You'll keep adding flour as you knead the dough.

3.  Gather the flour mess together and start to knead it, incorporating more flour as needed. My method was to form it into a log (lying vertically) and then fold up about a third from one end and press down with the heel of my hand, and then fold it up the rest of the way and press down again. Then I rolled it with both hands until it was a log again (now lying horizontally).

Add flour as needed to keep the dough from sticking.

4.  Keep kneading it and adding flour as necessary for at least ten minutes. Eventually, the dough will start to change. It won't feel so dry and will become easier to knead. It will become softer and smoother, and sort of tacky. It will start to feel...a lot like Play-Doh, actually.

See the difference?

Once this happens, ball it up in your hand and poke a finger in. If the dough bounces back all the way, you're done kneading.

The finger test.

Wrap the dough in some plastic wrap and let it rest for 30-60 minutes at room temperature.

The dough's tired--it needs a break.

5.  Now you're ready to roll! Cut the dough into small pieces, and keep them covered with the plastic wrap until you're ready to work with them. Take one piece of dough and flatten it with the floured heel of your hand. Run it through a wide setting on your pasta maker.
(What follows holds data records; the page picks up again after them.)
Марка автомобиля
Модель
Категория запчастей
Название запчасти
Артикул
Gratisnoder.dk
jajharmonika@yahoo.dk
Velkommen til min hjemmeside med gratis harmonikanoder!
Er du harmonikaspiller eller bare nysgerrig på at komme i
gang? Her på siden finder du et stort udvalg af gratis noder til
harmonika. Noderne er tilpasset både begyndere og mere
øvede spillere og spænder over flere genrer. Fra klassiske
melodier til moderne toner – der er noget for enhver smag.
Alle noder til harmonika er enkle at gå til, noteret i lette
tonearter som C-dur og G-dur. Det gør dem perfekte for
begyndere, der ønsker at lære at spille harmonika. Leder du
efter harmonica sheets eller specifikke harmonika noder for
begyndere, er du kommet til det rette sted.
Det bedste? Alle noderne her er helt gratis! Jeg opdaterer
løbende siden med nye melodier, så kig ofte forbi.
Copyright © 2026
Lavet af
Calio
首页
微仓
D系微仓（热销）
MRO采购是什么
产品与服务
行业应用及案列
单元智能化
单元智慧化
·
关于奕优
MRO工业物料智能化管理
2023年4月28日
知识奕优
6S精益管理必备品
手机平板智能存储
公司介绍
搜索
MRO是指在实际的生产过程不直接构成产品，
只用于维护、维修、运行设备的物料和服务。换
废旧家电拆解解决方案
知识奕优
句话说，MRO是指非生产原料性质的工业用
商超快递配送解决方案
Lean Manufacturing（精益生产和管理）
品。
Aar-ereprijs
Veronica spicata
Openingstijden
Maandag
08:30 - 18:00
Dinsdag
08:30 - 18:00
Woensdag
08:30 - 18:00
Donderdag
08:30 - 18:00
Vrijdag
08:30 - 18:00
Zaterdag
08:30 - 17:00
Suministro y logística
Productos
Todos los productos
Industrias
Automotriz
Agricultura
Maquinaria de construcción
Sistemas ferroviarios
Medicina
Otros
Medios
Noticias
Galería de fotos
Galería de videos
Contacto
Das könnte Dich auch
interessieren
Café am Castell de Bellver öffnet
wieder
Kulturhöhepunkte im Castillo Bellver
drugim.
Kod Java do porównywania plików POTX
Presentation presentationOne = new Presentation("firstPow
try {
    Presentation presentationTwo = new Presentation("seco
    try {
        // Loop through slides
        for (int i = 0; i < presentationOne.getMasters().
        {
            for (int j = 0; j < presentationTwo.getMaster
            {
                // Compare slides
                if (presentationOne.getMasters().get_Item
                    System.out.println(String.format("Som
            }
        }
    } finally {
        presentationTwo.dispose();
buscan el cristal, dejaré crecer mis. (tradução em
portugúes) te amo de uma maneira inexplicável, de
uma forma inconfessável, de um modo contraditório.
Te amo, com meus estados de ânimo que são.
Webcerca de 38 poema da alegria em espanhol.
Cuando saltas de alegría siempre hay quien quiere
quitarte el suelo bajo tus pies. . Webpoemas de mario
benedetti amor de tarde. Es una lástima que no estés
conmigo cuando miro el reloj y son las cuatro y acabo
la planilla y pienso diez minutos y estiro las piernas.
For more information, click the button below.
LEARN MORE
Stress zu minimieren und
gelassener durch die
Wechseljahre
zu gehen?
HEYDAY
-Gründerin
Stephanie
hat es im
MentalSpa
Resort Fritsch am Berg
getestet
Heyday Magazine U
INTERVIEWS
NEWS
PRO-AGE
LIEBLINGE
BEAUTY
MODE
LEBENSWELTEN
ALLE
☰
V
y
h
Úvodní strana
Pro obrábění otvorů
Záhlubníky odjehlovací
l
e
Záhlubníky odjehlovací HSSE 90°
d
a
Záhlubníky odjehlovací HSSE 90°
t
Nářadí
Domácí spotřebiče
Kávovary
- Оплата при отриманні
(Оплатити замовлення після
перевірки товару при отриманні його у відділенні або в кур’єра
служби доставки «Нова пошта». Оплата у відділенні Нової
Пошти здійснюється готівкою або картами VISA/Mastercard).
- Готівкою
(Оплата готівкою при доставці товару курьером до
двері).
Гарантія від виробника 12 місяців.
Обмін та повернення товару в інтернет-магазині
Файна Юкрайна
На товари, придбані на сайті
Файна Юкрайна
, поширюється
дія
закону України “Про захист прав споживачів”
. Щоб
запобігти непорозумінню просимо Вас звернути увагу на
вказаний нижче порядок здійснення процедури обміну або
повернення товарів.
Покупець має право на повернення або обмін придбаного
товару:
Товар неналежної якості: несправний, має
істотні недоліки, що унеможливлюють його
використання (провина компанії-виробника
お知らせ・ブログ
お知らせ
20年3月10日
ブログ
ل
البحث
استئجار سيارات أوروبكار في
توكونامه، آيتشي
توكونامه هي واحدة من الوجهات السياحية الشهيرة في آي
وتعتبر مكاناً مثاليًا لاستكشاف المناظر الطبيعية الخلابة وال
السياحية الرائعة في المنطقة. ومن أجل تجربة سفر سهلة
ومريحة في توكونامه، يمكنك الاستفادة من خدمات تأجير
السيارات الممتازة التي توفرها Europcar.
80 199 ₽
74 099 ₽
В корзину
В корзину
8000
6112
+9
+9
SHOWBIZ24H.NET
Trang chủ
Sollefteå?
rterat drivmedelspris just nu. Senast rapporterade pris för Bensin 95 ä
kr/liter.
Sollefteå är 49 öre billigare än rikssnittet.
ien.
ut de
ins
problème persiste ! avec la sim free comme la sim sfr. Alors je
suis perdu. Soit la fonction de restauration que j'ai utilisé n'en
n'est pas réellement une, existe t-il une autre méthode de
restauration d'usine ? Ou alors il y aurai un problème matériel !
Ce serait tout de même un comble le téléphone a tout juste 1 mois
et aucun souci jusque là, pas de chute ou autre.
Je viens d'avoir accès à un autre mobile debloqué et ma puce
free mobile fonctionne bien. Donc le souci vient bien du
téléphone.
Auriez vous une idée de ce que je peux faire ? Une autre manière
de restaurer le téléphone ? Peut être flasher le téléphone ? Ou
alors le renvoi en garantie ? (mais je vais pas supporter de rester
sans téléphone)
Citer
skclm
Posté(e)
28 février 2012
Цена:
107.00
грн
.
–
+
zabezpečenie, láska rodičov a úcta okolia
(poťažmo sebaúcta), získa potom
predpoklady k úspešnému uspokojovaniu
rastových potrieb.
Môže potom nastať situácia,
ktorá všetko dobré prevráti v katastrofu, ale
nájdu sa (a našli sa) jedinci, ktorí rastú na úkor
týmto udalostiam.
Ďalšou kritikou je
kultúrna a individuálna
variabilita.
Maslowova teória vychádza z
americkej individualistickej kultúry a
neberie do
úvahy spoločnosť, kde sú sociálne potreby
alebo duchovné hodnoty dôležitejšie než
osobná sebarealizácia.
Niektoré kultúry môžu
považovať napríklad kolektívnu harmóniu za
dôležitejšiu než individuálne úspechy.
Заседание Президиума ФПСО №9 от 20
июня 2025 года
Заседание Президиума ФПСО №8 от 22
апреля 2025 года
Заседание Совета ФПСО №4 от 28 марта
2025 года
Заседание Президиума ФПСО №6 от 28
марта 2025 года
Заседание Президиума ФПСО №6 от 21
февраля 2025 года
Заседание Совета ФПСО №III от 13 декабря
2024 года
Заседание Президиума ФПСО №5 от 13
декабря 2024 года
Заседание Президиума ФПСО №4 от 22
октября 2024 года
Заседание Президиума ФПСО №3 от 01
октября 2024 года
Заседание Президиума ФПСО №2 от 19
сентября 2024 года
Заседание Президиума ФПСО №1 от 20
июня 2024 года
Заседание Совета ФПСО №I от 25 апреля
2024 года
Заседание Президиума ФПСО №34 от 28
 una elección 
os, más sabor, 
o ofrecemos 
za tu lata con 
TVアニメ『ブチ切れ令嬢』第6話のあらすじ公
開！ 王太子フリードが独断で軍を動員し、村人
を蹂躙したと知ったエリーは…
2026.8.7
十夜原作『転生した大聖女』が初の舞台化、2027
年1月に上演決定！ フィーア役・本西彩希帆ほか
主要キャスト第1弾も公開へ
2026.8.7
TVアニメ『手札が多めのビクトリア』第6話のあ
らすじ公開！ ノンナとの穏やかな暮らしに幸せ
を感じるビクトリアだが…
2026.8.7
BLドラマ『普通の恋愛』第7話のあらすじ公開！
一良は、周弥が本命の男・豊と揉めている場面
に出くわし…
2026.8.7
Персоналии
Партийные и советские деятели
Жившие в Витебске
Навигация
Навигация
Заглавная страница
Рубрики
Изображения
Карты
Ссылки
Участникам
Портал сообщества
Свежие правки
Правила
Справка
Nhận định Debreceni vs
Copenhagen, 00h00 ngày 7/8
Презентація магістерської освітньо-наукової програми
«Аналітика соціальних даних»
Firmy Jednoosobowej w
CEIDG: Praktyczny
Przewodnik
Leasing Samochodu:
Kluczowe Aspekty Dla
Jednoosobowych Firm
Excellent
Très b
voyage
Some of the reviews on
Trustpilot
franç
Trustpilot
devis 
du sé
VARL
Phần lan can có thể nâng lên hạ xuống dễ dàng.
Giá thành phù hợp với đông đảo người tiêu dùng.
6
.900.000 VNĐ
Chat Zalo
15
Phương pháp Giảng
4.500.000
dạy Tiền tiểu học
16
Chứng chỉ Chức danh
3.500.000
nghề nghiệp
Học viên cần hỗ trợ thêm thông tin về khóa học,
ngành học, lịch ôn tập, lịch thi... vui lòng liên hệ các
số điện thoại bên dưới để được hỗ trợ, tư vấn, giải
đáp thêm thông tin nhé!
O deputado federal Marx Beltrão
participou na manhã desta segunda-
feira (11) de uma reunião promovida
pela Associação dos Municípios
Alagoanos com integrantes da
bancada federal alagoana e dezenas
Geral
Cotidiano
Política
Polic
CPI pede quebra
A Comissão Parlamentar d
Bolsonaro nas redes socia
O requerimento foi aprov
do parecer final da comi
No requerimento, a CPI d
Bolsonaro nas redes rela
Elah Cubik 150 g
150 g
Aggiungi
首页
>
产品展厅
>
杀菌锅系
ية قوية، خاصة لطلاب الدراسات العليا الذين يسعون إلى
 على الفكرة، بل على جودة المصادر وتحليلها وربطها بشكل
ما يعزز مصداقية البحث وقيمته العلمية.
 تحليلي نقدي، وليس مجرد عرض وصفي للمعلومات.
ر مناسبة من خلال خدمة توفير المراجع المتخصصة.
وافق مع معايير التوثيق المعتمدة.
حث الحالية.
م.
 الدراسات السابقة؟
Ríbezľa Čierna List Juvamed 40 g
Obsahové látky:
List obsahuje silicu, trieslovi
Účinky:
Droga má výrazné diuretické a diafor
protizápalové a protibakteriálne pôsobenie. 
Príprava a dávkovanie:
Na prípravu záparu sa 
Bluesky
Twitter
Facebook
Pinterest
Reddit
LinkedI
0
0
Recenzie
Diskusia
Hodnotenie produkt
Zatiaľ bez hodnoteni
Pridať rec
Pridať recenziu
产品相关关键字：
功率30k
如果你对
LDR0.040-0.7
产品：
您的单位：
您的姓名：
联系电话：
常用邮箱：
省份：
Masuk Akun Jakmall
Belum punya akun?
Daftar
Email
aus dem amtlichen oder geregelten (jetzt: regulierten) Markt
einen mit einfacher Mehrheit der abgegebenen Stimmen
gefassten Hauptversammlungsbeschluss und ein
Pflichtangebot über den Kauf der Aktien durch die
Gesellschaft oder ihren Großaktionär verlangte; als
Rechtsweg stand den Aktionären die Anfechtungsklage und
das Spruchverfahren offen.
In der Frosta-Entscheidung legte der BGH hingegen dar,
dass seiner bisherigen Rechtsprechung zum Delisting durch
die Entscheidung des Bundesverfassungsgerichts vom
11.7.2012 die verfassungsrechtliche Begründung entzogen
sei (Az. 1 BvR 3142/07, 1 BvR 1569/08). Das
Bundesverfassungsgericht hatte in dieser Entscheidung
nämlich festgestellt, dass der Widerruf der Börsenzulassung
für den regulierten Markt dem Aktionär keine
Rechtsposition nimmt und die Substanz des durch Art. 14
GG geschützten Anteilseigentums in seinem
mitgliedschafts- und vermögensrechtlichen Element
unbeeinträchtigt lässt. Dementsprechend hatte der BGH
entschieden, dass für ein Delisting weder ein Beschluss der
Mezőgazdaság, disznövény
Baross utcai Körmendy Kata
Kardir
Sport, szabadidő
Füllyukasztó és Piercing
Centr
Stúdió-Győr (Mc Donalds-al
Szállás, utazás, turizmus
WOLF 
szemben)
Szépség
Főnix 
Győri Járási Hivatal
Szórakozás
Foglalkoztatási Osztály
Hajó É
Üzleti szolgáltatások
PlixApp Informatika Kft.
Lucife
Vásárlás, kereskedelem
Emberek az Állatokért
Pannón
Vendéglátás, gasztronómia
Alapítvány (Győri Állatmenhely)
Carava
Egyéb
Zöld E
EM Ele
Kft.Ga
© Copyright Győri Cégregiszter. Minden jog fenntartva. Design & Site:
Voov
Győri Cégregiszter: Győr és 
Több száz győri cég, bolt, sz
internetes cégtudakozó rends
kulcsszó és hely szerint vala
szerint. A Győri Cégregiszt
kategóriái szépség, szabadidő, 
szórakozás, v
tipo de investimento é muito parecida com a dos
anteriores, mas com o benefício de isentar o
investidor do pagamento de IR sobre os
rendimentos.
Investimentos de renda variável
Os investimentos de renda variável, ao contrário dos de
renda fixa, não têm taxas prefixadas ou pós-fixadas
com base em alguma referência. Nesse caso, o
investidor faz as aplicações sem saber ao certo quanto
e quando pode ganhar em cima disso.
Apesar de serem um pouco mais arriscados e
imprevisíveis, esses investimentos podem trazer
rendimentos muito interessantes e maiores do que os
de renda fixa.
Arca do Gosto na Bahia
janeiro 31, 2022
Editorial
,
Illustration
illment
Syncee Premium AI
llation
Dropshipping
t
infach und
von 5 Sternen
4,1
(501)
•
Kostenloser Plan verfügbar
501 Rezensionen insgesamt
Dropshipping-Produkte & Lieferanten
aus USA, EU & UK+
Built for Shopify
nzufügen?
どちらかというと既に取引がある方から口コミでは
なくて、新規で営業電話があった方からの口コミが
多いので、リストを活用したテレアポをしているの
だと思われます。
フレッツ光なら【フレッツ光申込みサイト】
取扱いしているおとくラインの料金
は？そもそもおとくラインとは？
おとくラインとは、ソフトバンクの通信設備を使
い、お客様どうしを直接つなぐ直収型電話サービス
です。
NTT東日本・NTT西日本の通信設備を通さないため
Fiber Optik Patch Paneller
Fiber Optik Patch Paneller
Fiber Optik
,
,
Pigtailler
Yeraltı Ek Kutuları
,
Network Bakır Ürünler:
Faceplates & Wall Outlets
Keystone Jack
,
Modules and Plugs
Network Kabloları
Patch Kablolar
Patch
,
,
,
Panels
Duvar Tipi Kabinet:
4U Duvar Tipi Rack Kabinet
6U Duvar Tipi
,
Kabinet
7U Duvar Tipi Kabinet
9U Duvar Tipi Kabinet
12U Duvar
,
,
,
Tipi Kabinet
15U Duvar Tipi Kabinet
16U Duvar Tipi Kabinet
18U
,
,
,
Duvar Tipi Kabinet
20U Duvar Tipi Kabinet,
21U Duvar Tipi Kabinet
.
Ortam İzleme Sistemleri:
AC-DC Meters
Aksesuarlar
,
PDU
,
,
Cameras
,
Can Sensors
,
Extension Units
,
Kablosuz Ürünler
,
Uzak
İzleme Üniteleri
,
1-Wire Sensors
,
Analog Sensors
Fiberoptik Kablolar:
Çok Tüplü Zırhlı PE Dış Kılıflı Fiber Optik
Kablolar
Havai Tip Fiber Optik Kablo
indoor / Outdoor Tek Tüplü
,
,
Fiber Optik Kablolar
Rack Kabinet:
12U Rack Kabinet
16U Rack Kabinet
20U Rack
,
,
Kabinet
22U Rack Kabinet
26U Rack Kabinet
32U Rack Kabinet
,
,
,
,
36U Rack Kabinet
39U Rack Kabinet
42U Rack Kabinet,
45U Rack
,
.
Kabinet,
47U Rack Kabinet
You don't have to go through each setting on the pasta
maker--the instructions for mine said to run the dough through
number 7 a few times, then number 4 once, and then
number 2 twice.

Fold the piece of dough in thirds (fold the ends in so you end up with a nice rectangle), flatten it, and run it through the wide setting two or three more times, folding after each rolling. This helps knead and stretch the dough a little more.

Run the dough through a medium setting, and then a thin setting once or twice (without the folding step). Then, switch over to the cutting blades! We used the wide noodle blade, which resulted in a fettuccine shape.

Cut noodles and dough waiting to be rolled.

Toss the cut noodles with a little flour to keep them from sticking together. At this point you can refrigerate or freeze the noodles, or lay them out to dry.

6.  To cook the fresh pasta immediately, boil a pot of salted water and add the noodles. Be sure to shake off the excess flour before you throw them in the pot.

Into the pot they go!

Cook the fresh pasta for only about 2 minutes! Then, drain it and serve as you normally would.

That's what I call a balanced meal.

This pasta was probably one of the best things I've ever made! It had a great texture and just the right amount of "bite." Two minutes was the perfect cooking time.

Another blurry action shot. Paul couldn't wait to dig in!


I'll never know how my pasta compares with my great-grandmother's...but I'd like to think she'd be proud.